The decision on Rwanda affirms that aid remains very highly politicised. It demonstrates that donors, at the expense of the poor and vulnerable, will use aid to push for political objectives or to reward compliance and punish non-compliance depending on “development partner” interests.

Budget support to Rwanda was frozen not because the country has failed to use it for the benefit of those who need it most, but to influence a political end in the DRC. There is no direct link between what is happening in the DRC and what aid achieves for ordinary Rwandan citizens. This is definitely not the right way to solve DRC’s problems. Rwanda should not be penalised for the failures of another country.

Critics of general budget support present it as if donors give the aid to Rwanda as a blank cheque that government can spend as it wishes. That is not true. The Government of Rwanda in its annual budget preparation works with its development partners to agree on allocations to agreed priority programs and results are pegged on a well-defined verifiable results framework. So donors know ahead of time where their money is going and what it will achieve.

While the case of bilateral donors withholding aid due to political consideration may be understood, the worst precedent that has been set is the politicisation of the multilateral development agencies – The World Bank and African Development Bank. This is unprecedented and has far reaching implication beyond Rwanda.

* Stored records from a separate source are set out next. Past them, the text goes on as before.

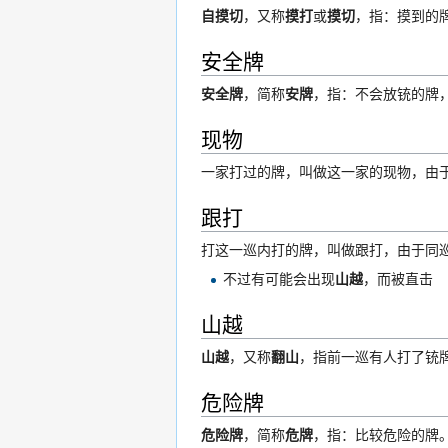
自摸切
，又称
摸打
或
摸切
，指：摸到的
安全牌
安全牌
，简称
安牌
，指：不会放铳的牌，
现物
一家打过的牌，叫做这一家的现物，由
跟打
打这一巡内打的牌，叫做跟打，由于同
不过有可能会出现
山越
，而被直击
山越
山越
，又称
翻山
，指前一巡有人打了铳
危险牌
危险牌
，简称
危牌
，指：比较危险的牌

The World Bank and the AfDB are development Banks. Politics should be kept out of their business and operations. Rwanda has not violated any agreement with the institutions. Donors must keep politics out of these reputable global organisations whose sole mandate is development and not politicking. This may be about Rwanda today, but the implications for the functioning, governance, and reputation of these banks and the countries they serve is far reaching and exposes them to risk. This must stop. Rwanda has not violated any terms of the World Bank or the Africa Development Bank and interests in DRC that have nothing to do with Rwanda should not be brought into their governance and decision-making process. There is no reason for the rich countries of Europe to politicise these institutions. This is a very dangerous path and should not be ignored or seen as limited to Rwanda.

One important point to underscore is that these political decisions directly affect the poor. They compromise the quality of aid which has an adverse effect on the quality of development outcomes and results. But fundamentally the belief that aid is primarily aimed at reducing poverty and improving the welfare of the poor is greatly undermined. Even ordinary citizens begin to perceive aid as a tool only intended for political control and to buy political leverage and influence.

The Rwanda case should therefore not be seen in isolation. It should awaken developing countries to the reality that aid is very volatile. It is intensely more political than we have previously believed. We can no longer claim that aid is fundamentally for poverty reduction and development when at the flimsiest excuse, lives of the poor can be put on line due to political considerations.

Developing countries also need to reflect on the nature of the relationship between donors and aid recipients. Is it truly a development partnership or paternalism? Until recently, Rwanda had believed that the relationship had moved closer to a partnership. Reality has now dawned that aid remains very unpredictable and the donor-aid recipient relationship might be slipping back into the 1960s approach where political, military and economic interests were the major determinants of the nature of aid countries received.

Donor commitments are increasingly becoming a talk-show and mature democracies of the world can renege on their own commitments and fail to honor agreements on aid disbursements without accountability.

I would be curious to know what we would be saying if the Busan High Level Forum on aid effectiveness was happening tomorrow and the evaluation of progress on the forgotten Paris Declaration on aid effectiveness was happening today. We certainly have another aid effectiveness show coming in the near future and the same commitments will be rehashed.

Ernest Rwamucyo is the Rwanda High Commissioner to the UK.